Townsville lost around 113 men as a result of the Gallipoli action. Another 40 men were lost during action at Pozieres in 1916. On March 8, 1917, the first notice of a formal meeting of returned soldiers appeared in the local paper, and held that night at the Buchanan’s Hotel in Sturt Street, with 20 men in attendance. However, it wasn’t until September 1, 1919 that the city’s RSSILA Sub-Branch was granted a Charter (as only established groups were eligible for Charters), and this is the day we celebrate as Townsville RSL’s official beginning.

“The early formation of our RSL Sub-Branch started meeting at the Buchanan’s Hotel which was in Sturt St [that venue eventually burned down in 1982], and the next step was establishing The Soldiers Rest Rooms located on the corner of Flinders and Stanley Streets. 

“They then bought land in Sturt Street, and in the early 1930s they built a Memorial Building. There was a funny flaw in their design though – the stairs were too narrow to transport kegs of beer up them! The soldiers got together and worked out a pulley system.”

That building burned down in 1965 following a series of arson attacks in the city. Taking the funds they made in selling their city sites to council and Woolworths, the RSL purchased a site on Charters Towers Road for $36,950. The location was chosen due to its central location, and this is the Townsville RSL site we visit still to this day. This was also the year the RSSILA changed its name to the Returned Services League of Australia (RSL).

The RSL built a new building, which opened in 1966. That old brick building is a distant memory though, with many redevelopments, refurbishments and expansions happening in the decades since. Most recently, Townsville RSL had just completed Stage 6.6 of its major redevelopment when the Townsville monsoonal weather hit earlier
this year.

“We had water coming through the roof from Wednesday, January 30, which was even before the peak of the destruction,” says Karla, who has worked at Townsville RSL for almost 25 years. “This caused the ceiling to collapse in our gaming room located on the ground floor.”

The monsoonal event forced the business to close for 106 days, and Karla estimates the total damage bill to be $15 million. “This has left us really struggling, as we are still battling with insurers, but we are grateful our members and community continue to support us.”

In May, the top floor of Townsville RSL opened with one bar, one restaurant and 122 gaming machines. In September, Townsville RSL celebrated its 100th year with a public party at Jezzine Barracks, and welcomed its oldest member, Arnold Forrester, to cut the cake.
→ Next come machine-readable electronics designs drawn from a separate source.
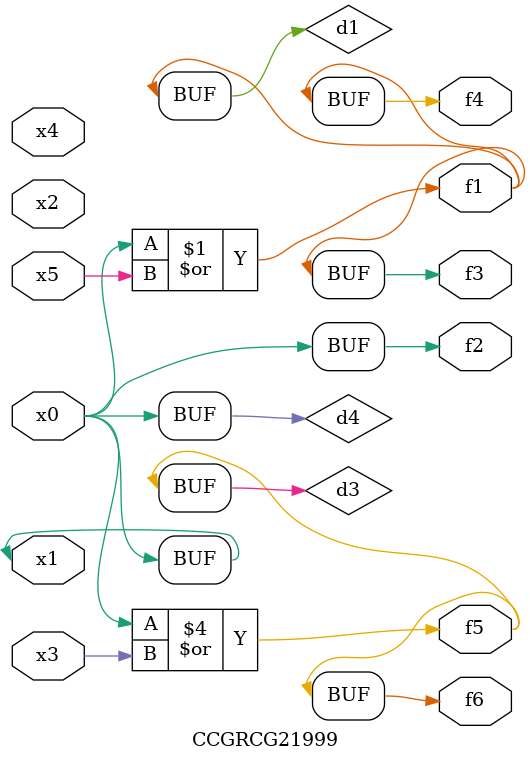
<source format=v>
module CCGRCG21999(
	input x0, x1, x2, x3, x4, x5,
	output f1, f2, f3, f4, f5, f6
);

	wire d1, d2, d3, d4;

	or (d1, x0, x5);
	xnor (d2, x1, x4);
	or (d3, x0, x3);
	buf (d4, x0, x1);
	assign f1 = d1;
	assign f2 = d4;
	assign f3 = d1;
	assign f4 = d1;
	assign f5 = d3;
	assign f6 = d3;
endmodule

</source>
Arnold had turned 100 the week before the party.

The Townsville RSL’s 100th year has been a rocky one, no doubt. But, having rebuilt before due to disaster, we know the club will push through.

“We will come back bigger and better than ever,” says Karla. “We’re looking forward to supporting our ex and serving defence members and the wider Townsville community once again.”

Source: A History of the Returned Services League Townsville Sub-Brand 1917-2000. 

By Dorothy M. Gibson-Wilde and Bruce Gibson-Wilde.